Desde este punto de vista las políticas aduaneras y los roles específicos de los agentes de aduana
asisten a la presencia de grupos organizados que controlan las aduanas. Estos grupos encontraron su lugar
gracias a legislaciones determinadas de facilitación del tráfico comercial, que transformaron el tradicional
control comercial de mercaderías en control impositivo de tasas. La fisura del Estado es producto del propio
Estado.
El proceso general de globalización, presentado en su faz kantiana y lockeana de paz universal y
comercio libre, suele silenciar el aspecto bélico que la acompaña desde sus comienzos. Las economías de
guerra y la indefinición de sus objetivos suelen acompañarse con rutas de financiamiento y aprovisionamiento
basadas en narcotráfico, trata de personas y trabajo esclavo. Cada conflicto tiene sus particularidades, pero
en todos ellos la ilegalidad está presente: África, Colombia, los Balcanes, Estados Unidos, México, América
Central. En América Latina el circuito de drogas y personas que mayormente se dirige a Estados Unidos y
Europa, incluye los carteles mexicanos, las maras centroamericanas, las Bacrim colombianas, el PCC y los
distintos carteles brasileños, la producción de marihuana en Paraguay y cocaína en Bolivia y finalmente el
tránsito argentino. Varios de estos países le han declarado la “guerra a las drogas”, un escenario donde el
narcotráfico aprendió a desempeñarse eficazmente.
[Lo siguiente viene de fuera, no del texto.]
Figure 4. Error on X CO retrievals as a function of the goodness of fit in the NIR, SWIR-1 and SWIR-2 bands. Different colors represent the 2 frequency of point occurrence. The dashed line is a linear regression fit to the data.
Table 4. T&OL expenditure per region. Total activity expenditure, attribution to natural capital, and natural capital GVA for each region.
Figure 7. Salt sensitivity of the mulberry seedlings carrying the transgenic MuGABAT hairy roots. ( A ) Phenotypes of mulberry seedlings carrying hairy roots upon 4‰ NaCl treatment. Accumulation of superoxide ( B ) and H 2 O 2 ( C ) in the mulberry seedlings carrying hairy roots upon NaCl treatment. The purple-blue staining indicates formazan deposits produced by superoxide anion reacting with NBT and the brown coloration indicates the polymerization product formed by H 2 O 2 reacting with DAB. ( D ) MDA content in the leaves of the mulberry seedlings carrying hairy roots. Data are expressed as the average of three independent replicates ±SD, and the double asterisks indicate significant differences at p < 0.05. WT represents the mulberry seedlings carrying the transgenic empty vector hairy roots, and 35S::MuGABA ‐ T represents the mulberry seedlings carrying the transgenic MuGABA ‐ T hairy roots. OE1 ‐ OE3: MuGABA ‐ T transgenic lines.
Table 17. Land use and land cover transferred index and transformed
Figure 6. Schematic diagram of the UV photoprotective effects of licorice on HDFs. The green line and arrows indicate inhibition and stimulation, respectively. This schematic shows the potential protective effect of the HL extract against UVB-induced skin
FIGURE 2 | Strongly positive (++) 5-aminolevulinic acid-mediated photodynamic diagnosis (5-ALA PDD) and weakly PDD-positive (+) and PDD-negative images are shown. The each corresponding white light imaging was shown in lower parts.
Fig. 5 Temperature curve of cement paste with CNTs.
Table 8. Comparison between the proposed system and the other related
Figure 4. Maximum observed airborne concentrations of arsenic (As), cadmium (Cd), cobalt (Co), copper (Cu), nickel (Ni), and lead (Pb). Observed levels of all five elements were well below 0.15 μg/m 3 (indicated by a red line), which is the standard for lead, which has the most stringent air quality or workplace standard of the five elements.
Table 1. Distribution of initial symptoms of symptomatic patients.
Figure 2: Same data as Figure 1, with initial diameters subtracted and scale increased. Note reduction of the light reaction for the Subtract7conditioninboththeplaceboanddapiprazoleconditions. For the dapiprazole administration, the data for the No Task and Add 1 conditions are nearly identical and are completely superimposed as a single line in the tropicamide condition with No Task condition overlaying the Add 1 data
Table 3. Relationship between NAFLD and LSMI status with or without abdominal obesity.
Los cambios en los modelos de organización, tanto del Estado como del crimen organizado, obligan a
una actualización permanente desde la perspectiva de la inteligencia criminal y desde una política de Defensa
Nacional.
Las organizaciones criminales tienden a carecer del tradicional patrón centralizado, Son organizaciones
convertidas en redes auto organizadas, sin centros de poder en el sentido tradicional, que trabajan bajo el
sistema de franquicias, copiando adaptativamente la experiencia de la militancia clandestina de la izquierda
marxista. Las antiguas organizaciones jerárquicas carecen de la velocidad exigida por la dinámica actual de
las TICs. El aprendizaje implica nuevas tecnologías, sistemas de transporte, comunicaciones, etc. La
incorporación de las tecnologías propias de la cuarta revolución industrial promete un cambio abrupto en el
rol humano dentro del crimen organizado.
Nuestros Estados han quedado a mitad de camino entre el viejo Estado social y los efectos producidos
por las políticas de privatización que desmembraron la estructura organizacional. Quedaron a merced de una
tecno-burocracia que frecuentemente carece de un proyecto global de Estado y solo busca gestión y
eficiencia.
Si la dinámica del crimen organizado es sistémica, como estamos argumentando, todo intento de
encausar la situación obliga a un cambio en la dinámica del propio Estado, cargándolo de renovada
estatalidad. Una política de seguridad también es una palanca útil para una reforma profunda del Estado.